Michel Blanc retourne à l’école dans une comédie : "L’illettrisme est un handicap sournois"
Michel Blanc (70 ans) retourne apprendre à lire et écrire sur les bancs de l’école dans "Les petites victoires", un film qui sort ce mercredi 1er mars. Interview.
Publié le 28-02-2023 à 19h00
:focal(544.5x371.5:554.5x361.5)/cloudfront-eu-central-1.images.arcpublishing.com/ipmgroup/G6NAVSE4MZEHHFY2RYFXWCRKHQ.jpg)
Doit-on passer autant de temps à débattre sur les vertus d’un nouvel Astérix quand existent, aussi, de charmantes comédies comme Les petites victoires ? Le débat est ouvert, et pas franchement difficile à trancher. Dans ce film signé Mélanie Auffret, son deuxième après le sympathique Roxane (2019), Michel Blanc incarne, au cœur d’une communauté rurale en proie à une inéluctable désertification, un sexagénaire qui retourne sur les bancs de l’école afin de remédier à un handicap qu’il a longtemps tu, et devenu insurmontable depuis la disparition de son frère: il est illettré. Un rôle de vieux bourru attachant qui le voit donner la réplique à Julie Piaton (la fille de Charlotte de Turkcheim), auquel il tient beaucoup, et qu’il a tenu à venir à défendre, en personne, à Bruxelles. Forcément, on était aussi au rendez-vous.
Michel Blanc, êtes-vous d’accord si on estime que "Les petites victoires" est un film assez "vieille France" ?
C’est vrai, ça peut faire penser à certaines vieilles comédies à la Bourvil, par exemple. Sauf qu’on y dépeint deux phénomènes qui n’existaient pas à l’époque, ou dont on parlait moins: la désertification des campagnes et l’illettrisme.
C’est, semble-t-il, surtout le second qui vous a interpellé ?
Ça m’a touché parce que ça concernait mon personnage. Et vous savez, les acteurs sont égocentriques: quand ils lisent un scénario, ils le lisent au travers de leur personnage. Et moi, c’est le personnage de Monsieur Menoux qui m’intéressait, car c’est un type bourru qui a du mal à vivre, et décide de se reconstruire là où tout a commencé à déraper: à l’école… où il redeviendra, par moments, un véritable gamin.

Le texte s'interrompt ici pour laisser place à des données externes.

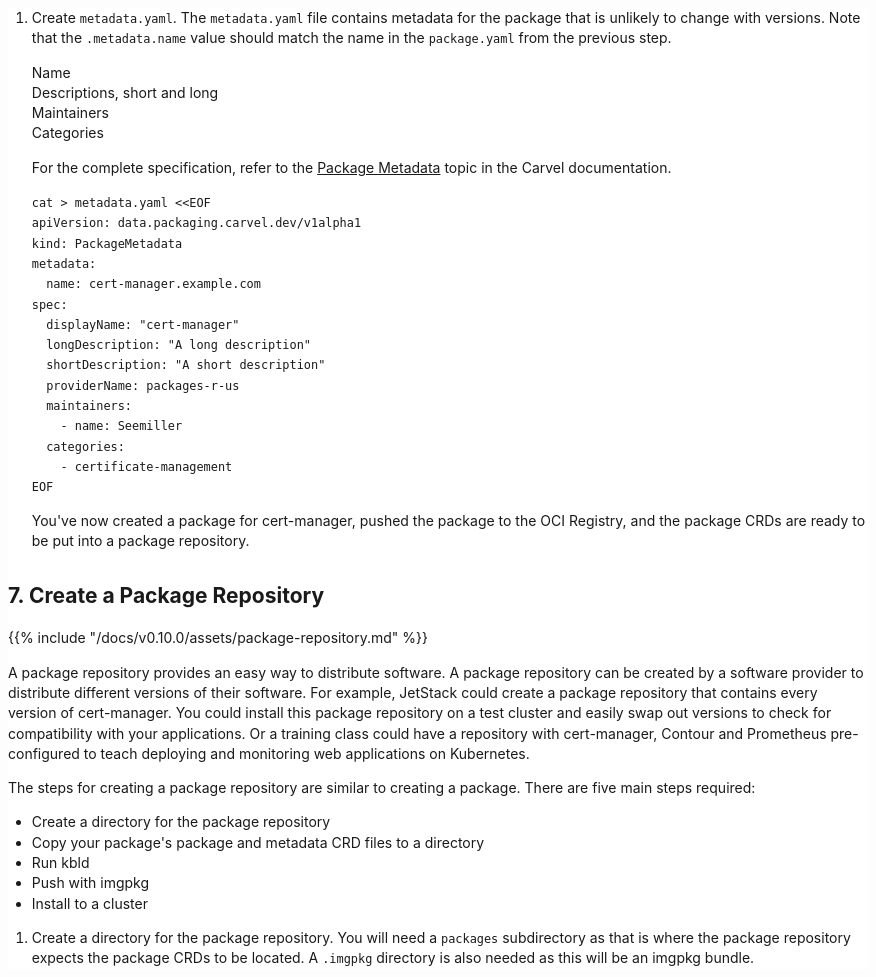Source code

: 1. Create `metadata.yaml`. The `metadata.yaml` file contains metadata for the package that is unlikely to change with versions. Note that the `.metadata.name` value should match the name in the `package.yaml` from the previous step.

    Name  
    Descriptions, short and long  
    Maintainers  
    Categories  

    For the complete specification, refer to the [Package Metadata](https://carvel.dev/kapp-controller/docs/latest/packaging/#package-metadata) topic in the Carvel documentation.

    ```shell
    cat > metadata.yaml <<EOF
    apiVersion: data.packaging.carvel.dev/v1alpha1
    kind: PackageMetadata
    metadata:
      name: cert-manager.example.com
    spec:
      displayName: "cert-manager"
      longDescription: "A long description"
      shortDescription: "A short description"
      providerName: packages-r-us
      maintainers:
        - name: Seemiller
      categories:
        - certificate-management
    EOF
    ```

    You've now created a package for cert-manager, pushed the package to the OCI Registry, and the package CRDs are ready to be put into a package repository.

## 7. Create a Package Repository

{{% include "/docs/v0.10.0/assets/package-repository.md" %}}

A package repository provides an easy way to distribute software. A package repository can be created by a software provider to distribute different versions of their software. For example, JetStack could create a package repository that contains every version of cert-manager. You could install this package repository on a test cluster and easily swap out versions to check for compatibility with your applications. Or a training class could have a repository with cert-manager, Contour and Prometheus pre-configured to teach deploying and monitoring web applications on Kubernetes.

The steps for creating a package repository are similar to creating a package. There are five main steps required:

* Create a directory for the package repository
* Copy your package's package and metadata CRD files to a directory
* Run kbld
* Push with imgpkg
* Install to a cluster

1. Create a directory for the package repository. You will need a `packages` subdirectory as that is where the package repository expects the package CRDs to be located. A `.imgpkg` directory is also needed as this will be an imgpkg bundle.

De 65 ans, certes, mais un gamin quand même (il rit).
Vous avez rencontré des gens qui souffrent du même handicap que lui pour préparer votre rôle ?
Oui, quatre personnes de 40 à 50 ans qui ont, elles aussi, décider de retourner à l’école apprendre à lire et écrire tant leur vie était un enfer. C’était assez passionnant – enfin, tristement passionnant – car on voit à quel point c’est invivable. D’autant qu’il s’agit d’un handicap invisible, et qu’ils se débrouillent pour qu’il le reste. C’est un handicap très sournois, qu’ils ne peuvent pas partager: quand on rencontre un non-voyant, on comprend de quoi il souffre immédiatement, et on entre de suite en empathie. Là, on ne peut pas… parce qu’on ne le sait pas. Dans le lot, j’ai notamment rencontré un monsieur d’une cinquantaine d’années, plutôt bel homme, qui m’a confié n’avoir jamais pu vivre la moindre histoire d’amour parce qu’il n’avait jamais pu avouer à une femme qu’il ne savait, ni lire, ni écrire. C’était très émouvant.
Quand vous voyez d’où vous venez – notamment "Les Bronzés" – ça vous surprend de voir dans quels rôles on vous projette aujourd’hui ?
Non, pas du tout. En fait, ça me rassure, parce que c’est pour ça que je voulais faire ce métier. Quand j’ai commencé à prendre des cours d’art dramatique, mon but n’était pas de jouer Jean-Claude Dusse, mais des choses différentes: un jour Shakespeare, un autre Molière. Je ne connaissais pas, alors, le cinéma, à travers lequel je me suis pourtant épanoui. Puis, il y a eu un grand tournant: c’était Tenue de soirée (NDLR : de Bertrand Blier, 1986). Pour ce film, j’ai eu un prix à Cannes et l’impression qu’à partir de là, les metteurs en scène se disaient que je pouvais faire autre chose que des comédies de café-théâtre. C’est alors que j’ai commencé à faire des choses qui m’intéressaient vraiment.
La réalisation, c’est toujours d’actualité ?
Oui, bien sûr, mais vous savez, la réalisation, surtout si vous écrivez, ça prend vite deux ans de votre vie. Et j’arrive à un âge où, comme au Scrabble, les années comptent triple. Il faudrait vraiment que je tombe sur un truc qui m’emballe vraiment pour que je me lance. Ce sera peut-être en Belgique, d’ailleurs: Nadine Monfils m’a proposé, récemment, d’adapter en série ses Folles enquêtes de Magritte et Georgette. Avec la folie belge qui les caractérise et son imaginaire, c’est un projet qui me plairait beaucoup, si elle parvient à le monter.